# [Supplied data]
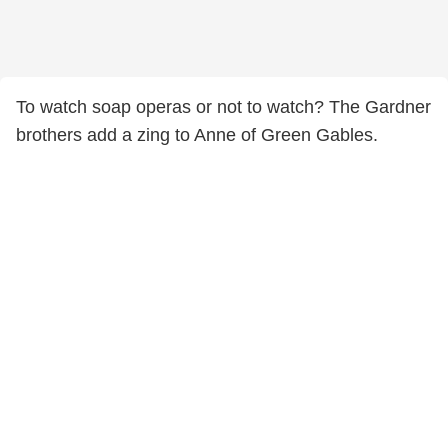
To watch soap operas or not to watch? The Gardner
brothers add a zing to Anne of Green Gables.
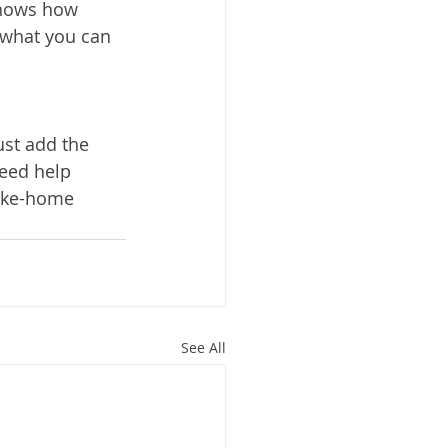
shows how 
what you can 
st add the 
need help
take-home 
See All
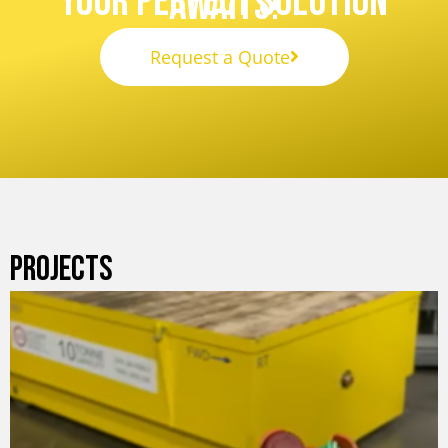
Your Perfect Solution
Awaits!
Request a Quote
PROJECTS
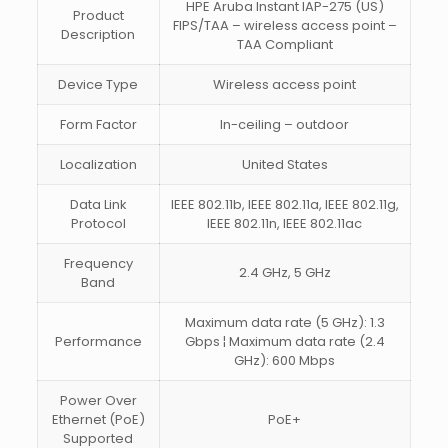
HPE Aruba Instant IAP-275 (US)
Product
FIPS/TAA – wireless access point –
Description
TAA Compliant
Device Type
Wireless access point
Form Factor
In-ceiling – outdoor
Localization
United States
Data Link
IEEE 802.11b, IEEE 802.11a, IEEE 802.11g,
Protocol
IEEE 802.11n, IEEE 802.11ac
Frequency
2.4 GHz, 5 GHz
Band
Maximum data rate (5 GHz): 1.3
Performance
Gbps ¦ Maximum data rate (2.4
GHz): 600 Mbps
Power Over
Ethernet (PoE)
PoE+
Supported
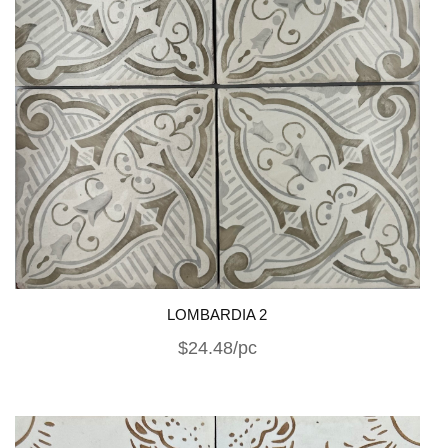
LOMBARDIA 2
$24.48/pc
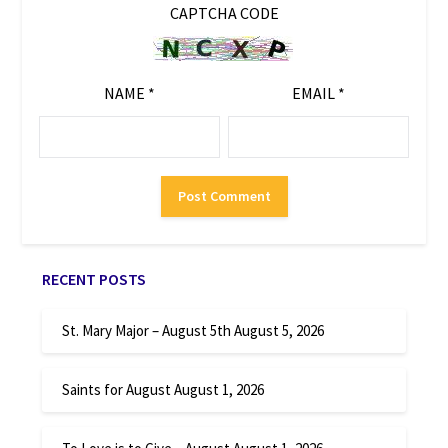
CAPTCHA CODE
NAME
*
EMAIL
*
RECENT POSTS
St. Mary Major – August 5th
August 5, 2026
Saints for August
August 1, 2026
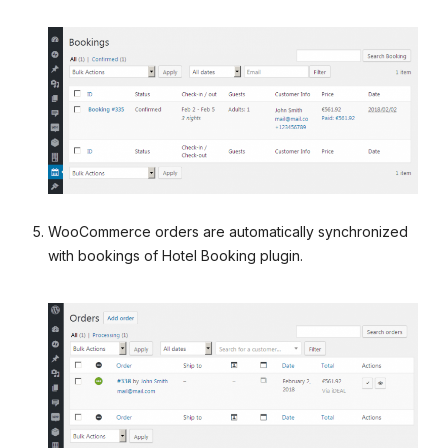
WooCommerce orders are automatically synchronized
with bookings of Hotel Booking plugin.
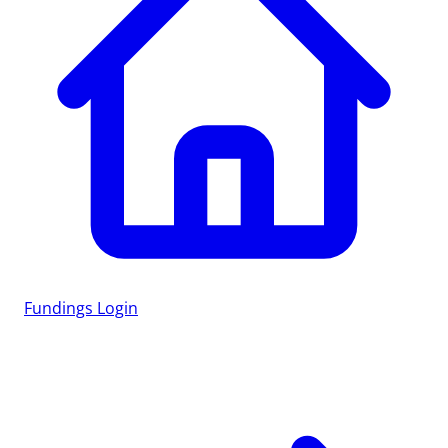
Fundings
Login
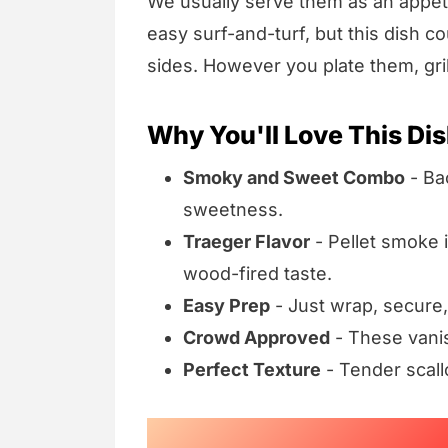
We usually serve them as an appeti
easy surf-and-turf, but this dish c
sides. However you plate them, gril
Why You'll Love This Di
Smoky and Sweet Combo
- Bac
sweetness.
Traeger Flavor
- Pellet smoke 
wood-fired taste.
Easy Prep
- Just wrap, secure,
Crowd Approved
- These vanis
Perfect Texture
- Tender scall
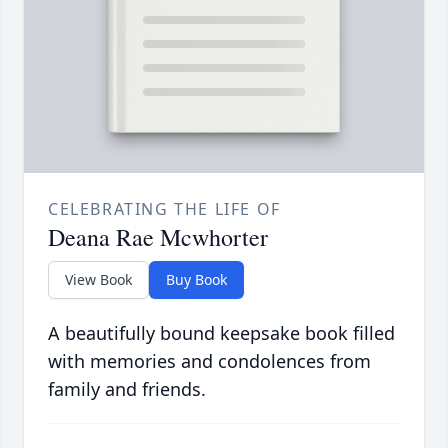
CELEBRATING THE LIFE OF
Deana Rae Mcwhorter
View Book
Buy Book
A beautifully bound keepsake book filled
with memories and condolences from
family and friends.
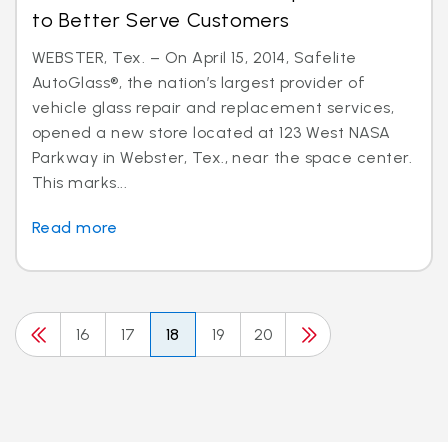
to Better Serve Customers
WEBSTER, Tex. – On April 15, 2014, Safelite
AutoGlass®, the nation’s largest provider of
vehicle glass repair and replacement services,
opened a new store located at 123 West NASA
Parkway in Webster, Tex., near the space center.
This marks...
Read more
16
17
18
19
20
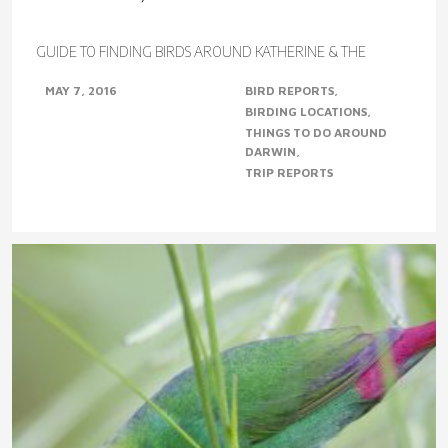
GUIDE TO FINDING BIRDS AROUND KATHERINE & THE
VICTORIA RIVER DISTRICTS, NT (Photo from left to right –
MAY 7, 2016
BIRD REPORTS
Northern Shrike-Tit, Diamond Dove, Gouldian..
BIRDING LOCATIONS
THINGS TO DO AROUND
DARWIN
TRIP REPORTS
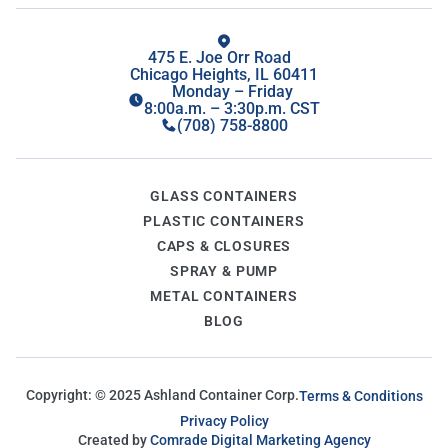
475 E. Joe Orr Road
Chicago Heights, IL 60411
Monday – Friday
8:00a.m. – 3:30p.m. CST
(708) 758-8800
GLASS CONTAINERS
PLASTIC CONTAINERS
CAPS & CLOSURES
SPRAY & PUMP
METAL CONTAINERS
BLOG
Copyright: ©
2025
Ashland Container Corp.
Terms & Conditions
Privacy Policy
Created by
Comrade Digital Marketing Agency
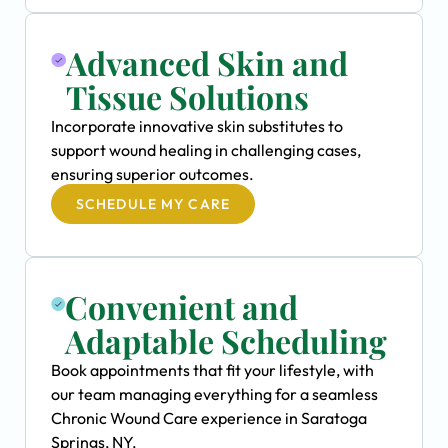
Advanced Skin and
Tissue Solutions
Incorporate innovative skin substitutes to
support wound healing in challenging cases,
ensuring superior outcomes.
SCHEDULE MY CARE
Convenient and
Adaptable Scheduling
Book appointments that fit your lifestyle, with
our team managing everything for a seamless
Chronic Wound Care experience in Saratoga
Springs, NY.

# [Directions for this task]
Copy the listing lines from the one containing "Advanced Skin and" through the one containing "Book appointments that", both included, swapping "lifestyle" for "routine" and leaving everything else untouched.

# [Output for this exercise]
Advanced Skin and
Tissue Solutions
Incorporate innovative skin substitutes to
support wound healing in challenging cases,
ensuring superior outcomes.
SCHEDULE MY CARE
Convenient and
Adaptable Scheduling
Book appointments that fit your routine, with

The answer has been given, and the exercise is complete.